The only thing I told my girlfriend about her birthday present was that it would involve a road trip. The side streets in our Brooklyn neighborhood were blockaded by gray snowbanks, so it took us most of a Saturday morning to excavate the car. When we finally merged onto I-87 north and unwrapped our bagels — “My birthday brunch on the Hudson,” Sarah optimistically called it — I popped in a CD I’d burned for the trip. The mix included Bob Dylan’s “Baby Let Me Follow You Down,” a Muddy Waters recording of a Bobby Charles song, and two versions of “The Weight,” possibly the greatest rock song ever written. All these tunes featured the drumming, singing, or production talents of Levon Helm, a living legend of American roots music. An original member of the seminal group The Band, Helm has also enjoyed a highly successful solo career. He resides, jams, and records Grammy-winning records in a hand-built barn in Woodstock. On Saturday nights when he is not on tour, Helm invites some of his musician friends — Elvis Costello, Norah Jones, Emmylou Harris, and Dr. John have made the pilgrimage — to join his 10-piece band in the barn, where they pump out the baddest blues and bluegrass in the Valley. Lucky for Sarah and me, Helm also invites 100 guests to pull up a folding chair and listen. These intimate shows are known as Midnight Rambles.
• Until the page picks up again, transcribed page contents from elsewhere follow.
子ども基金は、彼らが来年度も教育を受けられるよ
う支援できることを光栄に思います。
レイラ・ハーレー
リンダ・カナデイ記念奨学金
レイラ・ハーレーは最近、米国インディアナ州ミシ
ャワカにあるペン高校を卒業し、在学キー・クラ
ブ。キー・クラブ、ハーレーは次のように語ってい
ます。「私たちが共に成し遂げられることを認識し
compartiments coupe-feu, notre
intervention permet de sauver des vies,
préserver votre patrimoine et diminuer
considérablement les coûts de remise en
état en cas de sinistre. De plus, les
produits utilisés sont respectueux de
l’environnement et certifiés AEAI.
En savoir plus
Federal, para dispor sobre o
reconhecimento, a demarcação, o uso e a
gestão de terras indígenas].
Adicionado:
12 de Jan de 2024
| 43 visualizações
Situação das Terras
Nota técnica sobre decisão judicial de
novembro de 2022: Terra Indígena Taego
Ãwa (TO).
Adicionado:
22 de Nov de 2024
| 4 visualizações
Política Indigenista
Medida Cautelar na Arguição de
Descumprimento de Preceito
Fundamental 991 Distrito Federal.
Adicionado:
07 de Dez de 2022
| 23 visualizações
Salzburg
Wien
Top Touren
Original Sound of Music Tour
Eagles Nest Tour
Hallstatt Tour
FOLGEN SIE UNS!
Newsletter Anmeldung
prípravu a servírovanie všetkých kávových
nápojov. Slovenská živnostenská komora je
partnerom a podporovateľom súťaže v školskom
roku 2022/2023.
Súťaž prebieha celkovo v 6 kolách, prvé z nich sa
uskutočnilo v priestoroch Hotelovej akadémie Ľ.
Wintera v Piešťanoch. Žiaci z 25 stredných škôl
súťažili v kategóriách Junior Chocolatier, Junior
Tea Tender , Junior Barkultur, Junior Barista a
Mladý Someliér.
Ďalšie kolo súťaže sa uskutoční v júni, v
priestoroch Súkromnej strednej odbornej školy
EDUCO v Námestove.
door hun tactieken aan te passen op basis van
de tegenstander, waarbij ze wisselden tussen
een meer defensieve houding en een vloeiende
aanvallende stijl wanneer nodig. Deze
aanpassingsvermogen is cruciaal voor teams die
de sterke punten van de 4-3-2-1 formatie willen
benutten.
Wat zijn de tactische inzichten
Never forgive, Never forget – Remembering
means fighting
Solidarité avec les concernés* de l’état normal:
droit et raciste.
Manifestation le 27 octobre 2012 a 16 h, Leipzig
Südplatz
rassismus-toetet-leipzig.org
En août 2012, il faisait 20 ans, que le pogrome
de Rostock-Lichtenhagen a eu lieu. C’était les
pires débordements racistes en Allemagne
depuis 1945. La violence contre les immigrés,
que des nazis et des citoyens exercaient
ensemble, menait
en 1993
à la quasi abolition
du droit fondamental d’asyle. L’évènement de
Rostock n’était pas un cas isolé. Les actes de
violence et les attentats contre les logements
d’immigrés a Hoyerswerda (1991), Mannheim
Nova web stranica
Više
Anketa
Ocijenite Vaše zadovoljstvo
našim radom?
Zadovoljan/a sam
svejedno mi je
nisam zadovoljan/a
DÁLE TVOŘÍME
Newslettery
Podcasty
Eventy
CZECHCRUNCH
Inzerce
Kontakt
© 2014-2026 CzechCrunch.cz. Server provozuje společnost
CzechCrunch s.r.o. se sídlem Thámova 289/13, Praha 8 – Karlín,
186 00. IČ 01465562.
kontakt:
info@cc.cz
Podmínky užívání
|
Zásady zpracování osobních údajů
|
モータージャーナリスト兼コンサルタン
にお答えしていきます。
Sarah and I reached Woodstock late in the afternoon, spent a few minutes checking out the town, then drove up to the base of Overlook Mountain to catch the last few minutes of sunlight. Sarah still had no inkling what her birthday present would be. It wasn’t until we turned off a dark country road onto an unpaved driveway, gave our names at the gate, and parked alongside a floodlit barn that Sarah piped up: “Um, are we at Levon Helm’s house?”
That night’s crowd — mostly middle-aged, wearing a lot of flannel and baseball caps — queued alongside the barn, drinking from plastic cups and shivering in the frigid air. Others warmed their hands over a wood fire near the gatehouse. It was hard to tell the difference between friends of the band and the fans who had paid $150 for a ticket. People milled in and out of a side door marked “Levon’s General Store.” Inside, CDs and T-shirts were for sale, and guests dropped off trays of cookies and cheese for the intermission potluck.
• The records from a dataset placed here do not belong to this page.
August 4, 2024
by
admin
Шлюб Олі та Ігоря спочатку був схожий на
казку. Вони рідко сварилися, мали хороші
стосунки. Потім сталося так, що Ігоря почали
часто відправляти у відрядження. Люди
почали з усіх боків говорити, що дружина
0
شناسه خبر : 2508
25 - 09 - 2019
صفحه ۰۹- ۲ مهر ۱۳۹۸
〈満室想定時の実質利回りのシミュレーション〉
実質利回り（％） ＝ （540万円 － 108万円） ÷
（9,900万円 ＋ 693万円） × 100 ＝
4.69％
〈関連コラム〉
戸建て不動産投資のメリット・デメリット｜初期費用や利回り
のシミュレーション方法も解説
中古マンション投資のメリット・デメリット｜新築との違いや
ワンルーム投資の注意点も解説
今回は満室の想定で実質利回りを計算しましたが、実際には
We joined the line and chatted with four apple-cheeked men in front of us. They’d already attended five Rambles apiece, driving from homes in Connecticut and Pennsylvania and sleeping at a nearby inn. “You’re gonna love it,” one of them told us. “When you get in there, it’s all about the music. It’s a cathedral to sound.”
The barn itself is not unlike a cathedral: high, vaulted ceilings; walls of bluestone and pine; racks of recording gear that would make an audiophile squirm with envy; an American flag hung lengthwise from the rafters; only wooden pegs, no nails, because metal would interfere with the acoustics.
And it was, indeed, all about the music. Two hours of high-energy musical comfort food, including country staples like “You’re Running Wild” and old Band favorites “The Shape I’m In” and “Ophelia.” Levon is known for surrounding himself with top-notch instrumentalists, and his current band is no exception — tight and soulful, with the sharpest horn section in all of rock and roll.
As for Sarah, she was in musical heaven. Her mouth hung open at the somber bluegrass harmonies; she hopped up to dance during the boisterous, tuba-driven “All on a Mardi Gras Day.” Later, I thought about why so many people are willing to pay a hefty sum to stand against a barn wall and listen to the blues. Perhaps, with wars raging around the world, it has something to do with holding on to the promise of peace and love that the Woodstock era represented.
Then again, maybe it’s just the opportunity to watch an icon like Levon Helm twirl his drumsticks a few feet from your face.